=== REQUIRED ACTION ===
Rewrite the text on brand behavior on Twitter from "The report has" up to and including "(or not engage)", replacing "tone" with "voice".

=== EXERCISE TEXT ===
= = = = =
WHAT YOU SHOULD KNOW ABOUT BRAND BEHAVIOR ON TWITTER
Social media is one of the best marketing tools at your disposal as an entrepreneur or small business owner. Some of the brand strategy experts on the Twitter Next team recently published a report called #RealTalk that explores public opinion about brand behavior on Twitter. The study is based on researchers’ analysis of over 5,000 unprompted tweets about brands from consumers and a follow-up survey carried out in eight countries. The findings from the study offer some fascinating insights regarding the way consumers feel about “Brand Twitter.”
The report has quite a bit of information to offer, and all of it’s worth reading, but the three most important takeaways involve the following:
- The tone a brand uses
- The topics with which a brand chooses to engage (or not engage)
= = = = =
(Stored data)
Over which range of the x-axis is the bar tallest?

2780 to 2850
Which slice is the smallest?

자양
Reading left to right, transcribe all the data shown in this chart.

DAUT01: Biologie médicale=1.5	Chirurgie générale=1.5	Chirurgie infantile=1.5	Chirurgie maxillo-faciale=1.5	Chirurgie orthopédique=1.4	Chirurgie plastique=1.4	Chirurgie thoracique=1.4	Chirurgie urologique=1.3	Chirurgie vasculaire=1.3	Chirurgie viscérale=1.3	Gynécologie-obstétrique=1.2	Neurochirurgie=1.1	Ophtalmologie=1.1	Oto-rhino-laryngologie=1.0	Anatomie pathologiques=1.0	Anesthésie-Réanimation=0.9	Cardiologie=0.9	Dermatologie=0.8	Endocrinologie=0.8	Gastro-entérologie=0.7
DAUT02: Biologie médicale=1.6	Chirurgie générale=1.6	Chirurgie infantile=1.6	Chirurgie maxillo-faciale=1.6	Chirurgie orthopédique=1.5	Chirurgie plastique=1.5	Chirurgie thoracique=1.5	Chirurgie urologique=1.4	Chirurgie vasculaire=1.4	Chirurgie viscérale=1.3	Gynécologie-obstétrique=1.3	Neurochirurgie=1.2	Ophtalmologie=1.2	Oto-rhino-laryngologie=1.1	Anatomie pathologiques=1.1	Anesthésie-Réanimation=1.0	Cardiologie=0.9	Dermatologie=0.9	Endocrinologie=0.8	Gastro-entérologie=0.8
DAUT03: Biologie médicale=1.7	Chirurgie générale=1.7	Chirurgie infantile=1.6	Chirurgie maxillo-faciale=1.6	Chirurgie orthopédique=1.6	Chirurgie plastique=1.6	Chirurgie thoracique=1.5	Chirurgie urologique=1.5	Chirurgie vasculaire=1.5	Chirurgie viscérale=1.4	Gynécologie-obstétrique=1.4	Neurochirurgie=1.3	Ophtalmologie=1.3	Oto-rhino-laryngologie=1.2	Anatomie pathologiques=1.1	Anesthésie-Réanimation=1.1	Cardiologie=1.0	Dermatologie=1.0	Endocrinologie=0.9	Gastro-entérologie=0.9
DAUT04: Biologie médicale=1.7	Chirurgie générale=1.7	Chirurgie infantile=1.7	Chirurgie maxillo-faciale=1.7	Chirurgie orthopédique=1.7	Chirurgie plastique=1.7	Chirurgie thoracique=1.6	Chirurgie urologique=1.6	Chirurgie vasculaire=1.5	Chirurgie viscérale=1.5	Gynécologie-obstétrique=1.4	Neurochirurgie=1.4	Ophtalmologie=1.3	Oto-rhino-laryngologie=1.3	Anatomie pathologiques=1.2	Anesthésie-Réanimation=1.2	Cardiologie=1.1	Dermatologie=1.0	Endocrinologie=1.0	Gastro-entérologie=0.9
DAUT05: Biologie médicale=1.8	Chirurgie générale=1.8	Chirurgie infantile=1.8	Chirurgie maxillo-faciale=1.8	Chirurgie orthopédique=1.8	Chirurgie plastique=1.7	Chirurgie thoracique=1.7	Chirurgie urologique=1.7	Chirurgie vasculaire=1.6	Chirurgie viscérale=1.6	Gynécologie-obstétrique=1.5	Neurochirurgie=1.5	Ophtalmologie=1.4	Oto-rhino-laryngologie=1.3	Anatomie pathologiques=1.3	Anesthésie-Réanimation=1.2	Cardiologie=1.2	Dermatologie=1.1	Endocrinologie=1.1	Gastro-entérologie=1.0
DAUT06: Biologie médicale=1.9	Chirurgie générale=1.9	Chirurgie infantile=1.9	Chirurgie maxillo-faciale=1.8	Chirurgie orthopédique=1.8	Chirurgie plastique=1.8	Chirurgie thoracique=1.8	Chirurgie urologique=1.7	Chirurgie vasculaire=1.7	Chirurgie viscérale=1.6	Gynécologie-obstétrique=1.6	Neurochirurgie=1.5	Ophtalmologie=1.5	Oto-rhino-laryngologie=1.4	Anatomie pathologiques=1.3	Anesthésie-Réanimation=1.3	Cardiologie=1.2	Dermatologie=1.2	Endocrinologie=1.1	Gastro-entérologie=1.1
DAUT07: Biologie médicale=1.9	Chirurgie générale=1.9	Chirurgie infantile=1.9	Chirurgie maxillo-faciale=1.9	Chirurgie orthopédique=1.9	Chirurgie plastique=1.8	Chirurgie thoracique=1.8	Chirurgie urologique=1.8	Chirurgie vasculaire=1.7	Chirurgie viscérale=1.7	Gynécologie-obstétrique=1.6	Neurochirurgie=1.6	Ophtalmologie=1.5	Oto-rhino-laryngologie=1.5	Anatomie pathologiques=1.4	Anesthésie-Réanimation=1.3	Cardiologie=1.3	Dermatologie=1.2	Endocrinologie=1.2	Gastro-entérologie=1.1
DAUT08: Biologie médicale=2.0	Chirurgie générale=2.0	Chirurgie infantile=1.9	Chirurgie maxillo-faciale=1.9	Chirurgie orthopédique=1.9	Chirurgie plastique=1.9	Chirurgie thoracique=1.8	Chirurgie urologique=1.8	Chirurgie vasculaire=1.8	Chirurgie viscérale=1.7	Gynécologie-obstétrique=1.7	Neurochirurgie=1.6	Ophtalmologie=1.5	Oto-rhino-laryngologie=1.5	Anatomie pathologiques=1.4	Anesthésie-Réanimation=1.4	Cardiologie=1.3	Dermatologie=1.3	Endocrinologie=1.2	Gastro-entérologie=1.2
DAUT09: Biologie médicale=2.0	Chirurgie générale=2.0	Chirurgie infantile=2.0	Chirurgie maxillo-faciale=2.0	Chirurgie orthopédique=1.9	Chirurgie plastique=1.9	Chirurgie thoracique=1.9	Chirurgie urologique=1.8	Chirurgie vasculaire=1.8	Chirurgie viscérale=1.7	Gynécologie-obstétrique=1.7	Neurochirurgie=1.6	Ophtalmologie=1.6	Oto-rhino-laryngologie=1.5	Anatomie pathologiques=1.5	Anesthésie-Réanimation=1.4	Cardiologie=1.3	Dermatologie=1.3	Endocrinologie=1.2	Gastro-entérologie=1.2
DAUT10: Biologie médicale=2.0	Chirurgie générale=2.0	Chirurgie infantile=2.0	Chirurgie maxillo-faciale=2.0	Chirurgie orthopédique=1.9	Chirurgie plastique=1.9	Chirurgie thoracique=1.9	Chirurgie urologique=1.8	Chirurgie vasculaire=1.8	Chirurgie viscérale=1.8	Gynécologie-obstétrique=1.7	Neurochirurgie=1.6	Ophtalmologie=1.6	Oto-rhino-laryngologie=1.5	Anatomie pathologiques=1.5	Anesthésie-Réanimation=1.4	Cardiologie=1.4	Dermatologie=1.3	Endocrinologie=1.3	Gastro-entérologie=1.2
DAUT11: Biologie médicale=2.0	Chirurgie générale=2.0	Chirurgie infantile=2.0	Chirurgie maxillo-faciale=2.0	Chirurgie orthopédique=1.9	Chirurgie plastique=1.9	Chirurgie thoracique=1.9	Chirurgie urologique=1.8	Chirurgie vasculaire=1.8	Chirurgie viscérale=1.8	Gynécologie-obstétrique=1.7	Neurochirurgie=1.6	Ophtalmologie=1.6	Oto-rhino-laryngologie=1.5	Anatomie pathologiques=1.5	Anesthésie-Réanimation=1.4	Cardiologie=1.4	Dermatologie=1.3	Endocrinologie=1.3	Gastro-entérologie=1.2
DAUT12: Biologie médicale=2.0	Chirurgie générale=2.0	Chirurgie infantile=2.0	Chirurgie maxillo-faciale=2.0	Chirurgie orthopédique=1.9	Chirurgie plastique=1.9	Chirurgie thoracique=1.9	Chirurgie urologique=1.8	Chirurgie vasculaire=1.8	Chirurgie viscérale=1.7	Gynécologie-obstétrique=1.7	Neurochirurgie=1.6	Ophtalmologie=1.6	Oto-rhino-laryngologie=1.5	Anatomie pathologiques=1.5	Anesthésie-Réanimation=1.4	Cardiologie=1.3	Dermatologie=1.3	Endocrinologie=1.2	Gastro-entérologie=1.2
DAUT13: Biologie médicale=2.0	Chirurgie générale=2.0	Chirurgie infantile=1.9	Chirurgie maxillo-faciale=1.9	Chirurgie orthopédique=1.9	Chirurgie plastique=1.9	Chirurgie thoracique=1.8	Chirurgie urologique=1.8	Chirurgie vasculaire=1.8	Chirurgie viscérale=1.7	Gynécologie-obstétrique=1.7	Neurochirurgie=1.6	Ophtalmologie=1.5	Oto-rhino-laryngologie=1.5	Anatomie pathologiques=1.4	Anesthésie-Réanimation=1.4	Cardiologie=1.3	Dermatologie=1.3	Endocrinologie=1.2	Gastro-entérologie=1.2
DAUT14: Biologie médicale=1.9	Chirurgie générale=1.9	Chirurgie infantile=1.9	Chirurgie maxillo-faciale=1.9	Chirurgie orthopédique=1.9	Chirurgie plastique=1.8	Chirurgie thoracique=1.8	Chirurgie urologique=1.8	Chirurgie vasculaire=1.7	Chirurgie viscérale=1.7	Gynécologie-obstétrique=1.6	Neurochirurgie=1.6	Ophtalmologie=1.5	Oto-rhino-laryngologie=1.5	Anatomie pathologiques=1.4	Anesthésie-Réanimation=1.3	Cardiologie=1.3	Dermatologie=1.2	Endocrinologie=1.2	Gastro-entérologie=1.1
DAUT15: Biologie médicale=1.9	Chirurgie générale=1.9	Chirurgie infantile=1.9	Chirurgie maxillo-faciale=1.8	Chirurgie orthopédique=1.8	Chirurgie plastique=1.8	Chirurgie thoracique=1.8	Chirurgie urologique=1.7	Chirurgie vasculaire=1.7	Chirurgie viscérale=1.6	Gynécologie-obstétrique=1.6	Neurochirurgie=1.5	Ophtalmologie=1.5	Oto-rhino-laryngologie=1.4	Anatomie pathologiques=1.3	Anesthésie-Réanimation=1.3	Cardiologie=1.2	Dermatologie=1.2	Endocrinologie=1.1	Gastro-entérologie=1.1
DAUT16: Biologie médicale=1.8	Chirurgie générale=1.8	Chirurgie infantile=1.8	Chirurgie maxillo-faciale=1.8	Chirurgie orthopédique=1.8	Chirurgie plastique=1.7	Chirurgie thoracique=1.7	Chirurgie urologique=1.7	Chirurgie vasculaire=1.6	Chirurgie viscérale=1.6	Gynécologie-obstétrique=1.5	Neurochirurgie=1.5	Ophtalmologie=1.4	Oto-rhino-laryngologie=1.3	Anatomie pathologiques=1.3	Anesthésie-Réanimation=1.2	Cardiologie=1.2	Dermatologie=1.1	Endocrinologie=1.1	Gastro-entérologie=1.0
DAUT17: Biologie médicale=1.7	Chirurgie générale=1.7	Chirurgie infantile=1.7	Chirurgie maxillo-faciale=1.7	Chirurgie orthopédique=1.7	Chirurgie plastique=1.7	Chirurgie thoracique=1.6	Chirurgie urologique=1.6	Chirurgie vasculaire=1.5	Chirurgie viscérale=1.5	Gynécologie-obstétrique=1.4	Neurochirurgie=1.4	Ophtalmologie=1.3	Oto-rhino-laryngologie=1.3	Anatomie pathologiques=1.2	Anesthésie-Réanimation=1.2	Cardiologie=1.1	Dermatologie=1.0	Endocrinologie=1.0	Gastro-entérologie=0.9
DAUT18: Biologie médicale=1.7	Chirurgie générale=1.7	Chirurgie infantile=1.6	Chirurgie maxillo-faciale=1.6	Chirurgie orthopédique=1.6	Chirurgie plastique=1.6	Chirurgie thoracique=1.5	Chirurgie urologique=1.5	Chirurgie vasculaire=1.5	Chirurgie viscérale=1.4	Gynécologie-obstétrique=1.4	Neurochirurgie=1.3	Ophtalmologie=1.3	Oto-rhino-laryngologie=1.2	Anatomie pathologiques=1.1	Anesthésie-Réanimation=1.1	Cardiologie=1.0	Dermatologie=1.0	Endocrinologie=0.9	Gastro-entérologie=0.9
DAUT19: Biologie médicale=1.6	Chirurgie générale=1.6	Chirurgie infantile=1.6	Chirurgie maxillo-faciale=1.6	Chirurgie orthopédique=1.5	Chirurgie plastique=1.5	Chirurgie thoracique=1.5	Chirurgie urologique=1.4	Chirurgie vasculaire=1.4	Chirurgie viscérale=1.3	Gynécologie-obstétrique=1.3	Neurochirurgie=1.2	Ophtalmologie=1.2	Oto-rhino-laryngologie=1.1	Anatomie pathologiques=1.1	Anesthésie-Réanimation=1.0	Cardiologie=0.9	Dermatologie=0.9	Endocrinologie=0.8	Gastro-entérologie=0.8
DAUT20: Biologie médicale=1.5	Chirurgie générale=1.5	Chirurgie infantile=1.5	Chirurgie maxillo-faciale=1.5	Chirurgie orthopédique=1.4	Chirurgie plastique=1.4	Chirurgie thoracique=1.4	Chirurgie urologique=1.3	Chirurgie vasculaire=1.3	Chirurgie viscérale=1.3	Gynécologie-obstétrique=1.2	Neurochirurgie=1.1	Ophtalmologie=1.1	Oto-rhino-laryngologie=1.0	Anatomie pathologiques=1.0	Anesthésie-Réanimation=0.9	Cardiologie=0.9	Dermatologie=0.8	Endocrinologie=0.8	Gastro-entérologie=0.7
= = = = =
=== WRITTEN SOLUTION ===
The report has quite a bit of information to offer, and all of it’s worth reading, but the three most important takeaways involve the following:
- The voice a brand uses
- The topics with which a brand chooses to engage (or not engage)